Speak Up

Post office is too unreliable

 

I don’t use the post office to send packages. I wonder how many other people have turned away from shipping with the U.S. Postal Service. Unless changes are made, the decline in shipping packages will lead to deficits and cutbacks. I would rather support our post office instead of going to a commercial shipper, but the services rendered are inefficient and waste my time.

My regular mail carrier is great. He comes at the same time each day and does not drop off mail that belongs to the neighbors or from other addresses that are similar to mine in my subdivision of Bay Point.

Recently, when I tried to send a package through him, he could not take it because he thought it weighed a pound. The mailman will not take any package over 13 ounces. My package weighed 14 ounces. This forced me to go to the post office in Midtown.

What a disaster! It was the last time I will go there or to any other station. There was a line 15 waiting with only one teller. The person in front of me said that this happens more often than not. One gentleman had more than 30 packages that he was sending with the green delivery-verification return cards. He had no postage on them and each had to be weighed. The wait was intolerable.
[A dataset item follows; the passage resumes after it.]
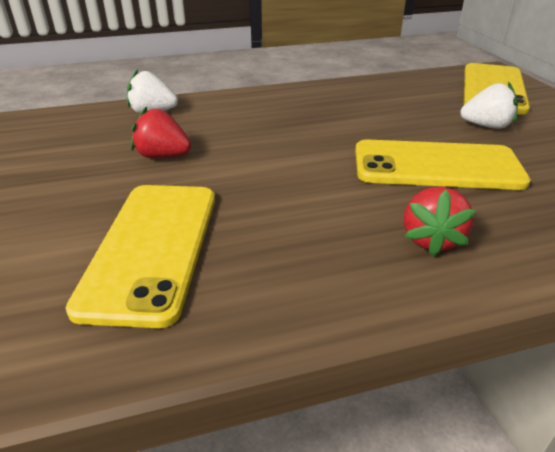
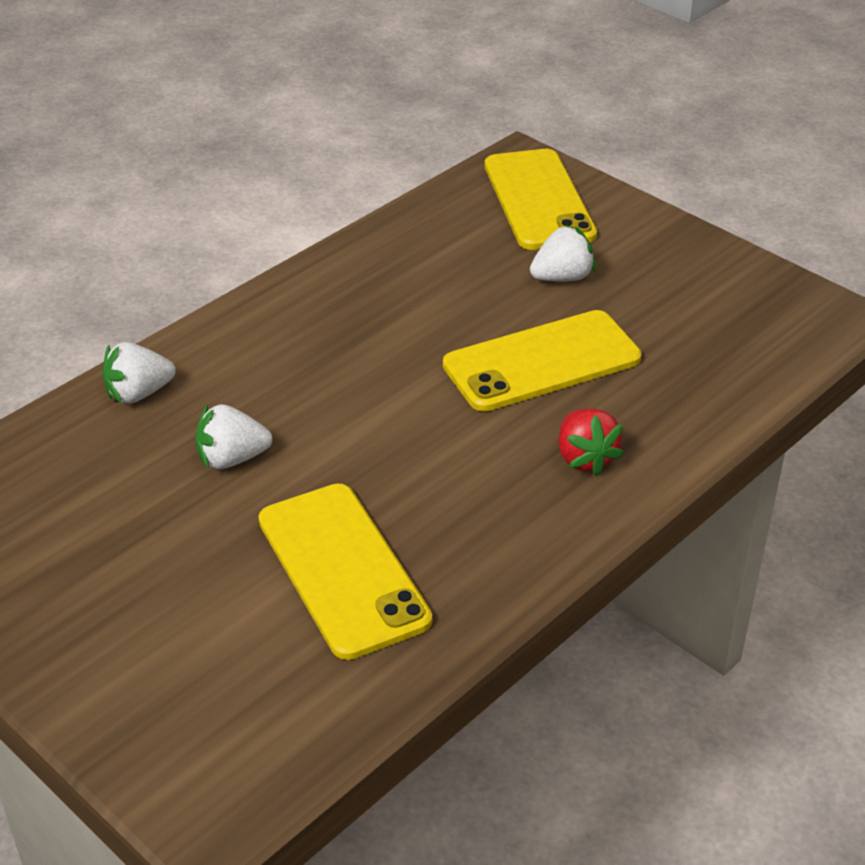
camera: 30 degrees left, 5 degrees up
red strawberry [131,106,191,158] -> white strawberry [196,404,272,469]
There is no other way to send a package without going to the teller. There was no drop-off box that would accept a small package. There were no postage machines dispensing stamps, no “if it fits, it ships” boxes" and no priority envelopes beyond the flat cardboard ones. A teller told me not to rely on the station to have supplies, and that I should have ordered them online. She said the average wait for supplies is two weeks.

Another time, when I had to ship a package, I went to the UPS store. There was no line. The store had boxes of the right size. Unlike at the post office, the package was traceable without having to use a more expensive rate, and I was given a receipt for the package. When I used the USPS, there was no proof that I had shipped an item.

Maybe some nonprofits, including USPS, should be run by profit-seeking companies. I’m sure that another carrier has the distribution lines already in place that can be modified to ship general mail similar to the package-mailing services. Anything would be better than what USPS has to offer.